In realtà, i casi di indebitamento eccessivo verso la Cina creano una situazione di elevato rischio anche per la parte creditrice ed è probabile che tra qualche anno ci saranno più casi di sofferenza, in quanto molti progetti cinesi sono stati lanciati dal 2013 al 2016. Dal 2013, infatti, la Cina ha investito 690 miliardi di dollari in progetti bri in 72 paesi, con circa 280 miliardi di dollari in 44 paesi che non sono valutati dalle agenzie di rating o che non hanno investment grade secondo l’International Finance Institute.
Un rapporto del Centre for Global Development ha rilevato che il 23% dei paesi BRI erano ad alto rischio di indebitamento anche prima della pandemia; e oggi sono almeno otto i paesi a rischio di indebitamento eccessivo, tra cui Gibuti, Mongolia, Kirghizistan, Laos, Maldive, Pakistan e Montenegro. Il Pakistan, per esempio, ha recentemente ricevuto un prestito di 1,4 miliardi di dollari dal fmi per affrontare il problema del rallentamento economico causato dall’epidemia di coronavirus.
LA BRI CAMBIA PELLE. Nell’insieme, quindi, la BRI continua a tessere la sua tela ben oltre le infrastrutture di trasporto e si configura come un’iniziativa composita, a lungo termine e soprattutto molto duttile. Essa è ideata per diventare il format delle relazioni bilaterali cinesi con il resto del mondo, soprattutto con i paesi in via di sviluppo. Questa sembra essere in effetti l’intenzione di autorevoli esponenti del pensiero accademico in Cina, tra i quali lo studioso Yao Yang, decano della Scuola nazionale di Sviluppo dell’Università di Pechino, che nell’autunno del 2020 ha proposto di trasformare la BRI in un’istituzione operativa per il mondo in via di sviluppo, con sede centrale in Europa. Secondo Yao, la BRI dovrebbe essere strutturata come un’organizzazione che fornisce competenze e consulenza ai paesi in via di sviluppo, seguendo l’esempio dell’Organizzazione per la Cooperazione e lo Sviluppo economico, che fornisce conoscenze e consulenza ai paesi sviluppati.

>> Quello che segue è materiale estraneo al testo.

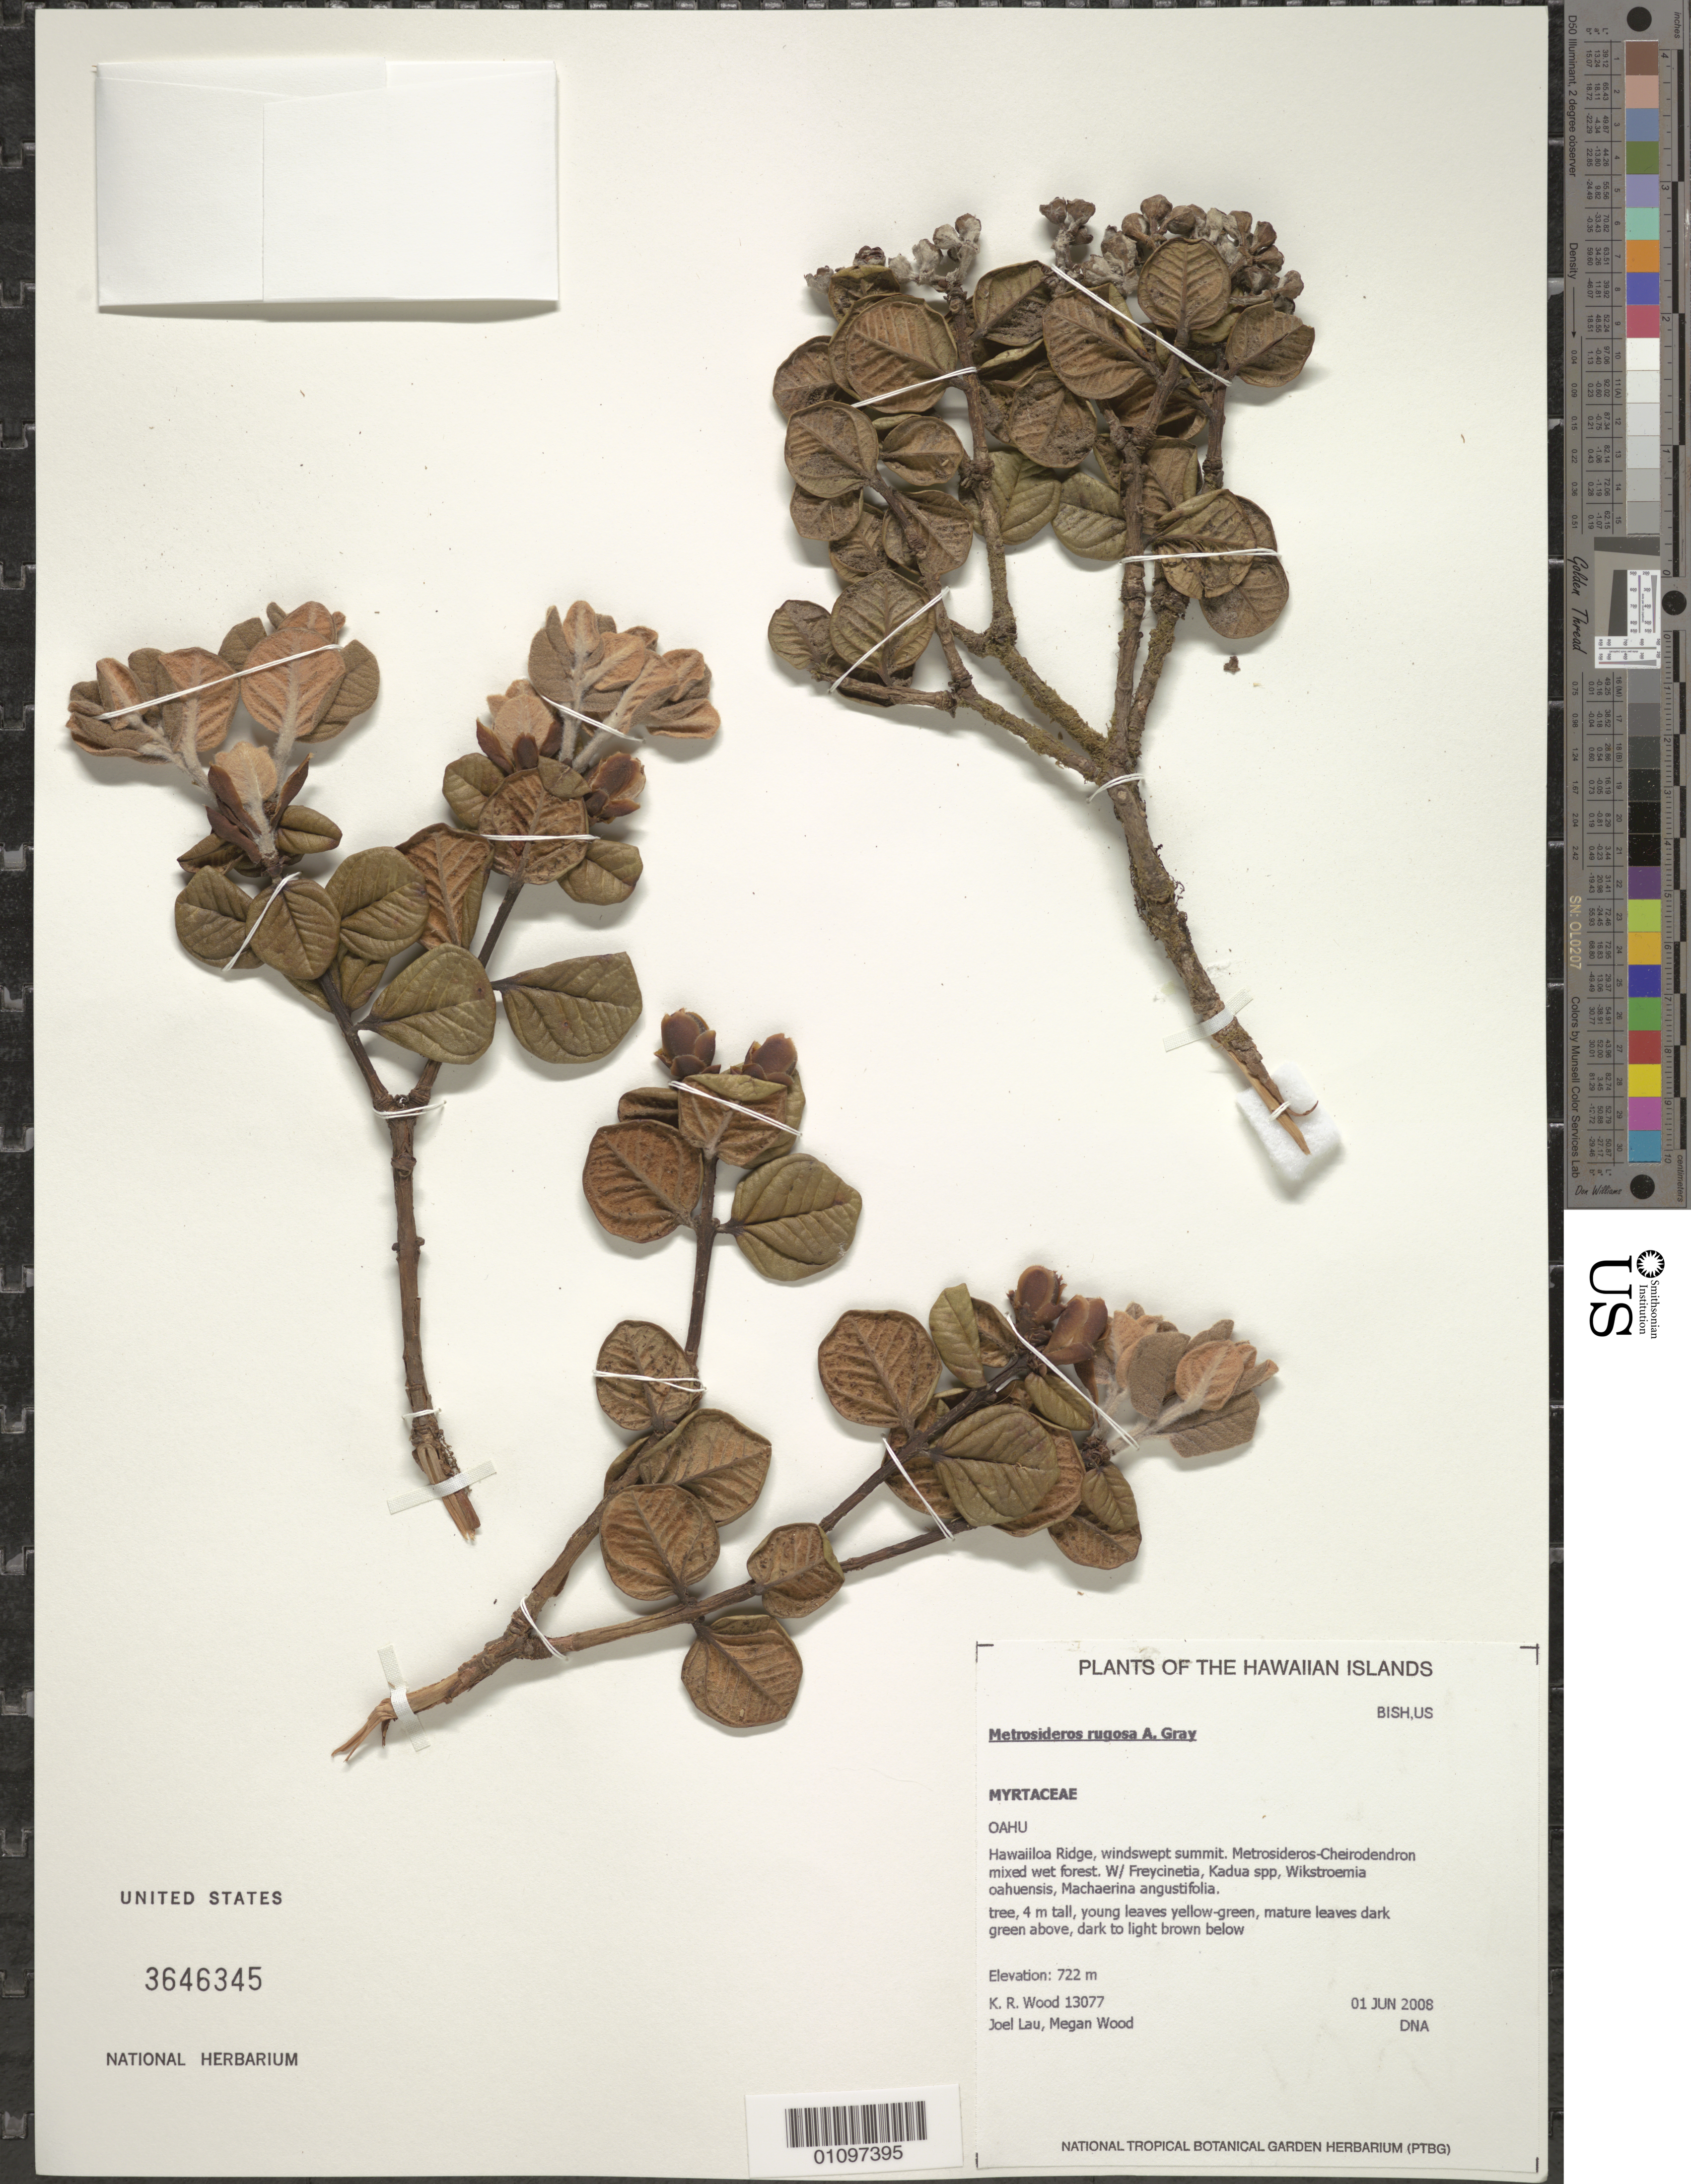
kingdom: Plantae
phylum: Tracheophyta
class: Magnoliopsida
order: Myrtales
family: Myrtaceae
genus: Metrosideros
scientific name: Metrosideros rugosa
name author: A. Gray in Wilkes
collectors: K. R. Wood, J. Lau & M. Wood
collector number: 13077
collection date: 2008-06-01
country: United States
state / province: Hawaii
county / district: Honolulu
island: Oahu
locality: Hawaiiloa Ridge, windswept summit.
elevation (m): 722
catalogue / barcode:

Anche se non ci sono dati definitivi, nel post pandemia i prestiti all’estero da parte delle banche di sviluppo cinesi continueranno a rallentare, a causa degli effetti duraturi del Covid-19 e della nuova prudenza di China Development Bank (CDB) e China Export-Import Bank. L’irrigidimento normativo in Cina e la necessità della CDB di finanziare lo stimolo interno indicano un cambiamento nelle dinamiche a lungo termine.
Tuttavia, mentre la BRI è stata finora un progetto incentrato sui prestiti, il 2020 mostra il ruolo importante (e crescente) di altre forme di interazione. La chiave tra queste è l’investimento greenfield cinese, sia per le infrastrutture che per altri settori, che nel 2020 ha retto molto meglio rispetto ad altre forme di flussi di capitale transfrontalieri cinesi.
Come nel 2020, anche nel 2021 potremmo anche vedere le quattro grandi banche cinesi e persino le soe (state-owned enterprises) giocare un ruolo maggiore nel mix di prestiti all’estero della Cina. In breve, la BRI del futuro potrebbe non essere il programma di infrastrutture finanziato dalla politica degli anni passati, ma è tutt’altro che morta.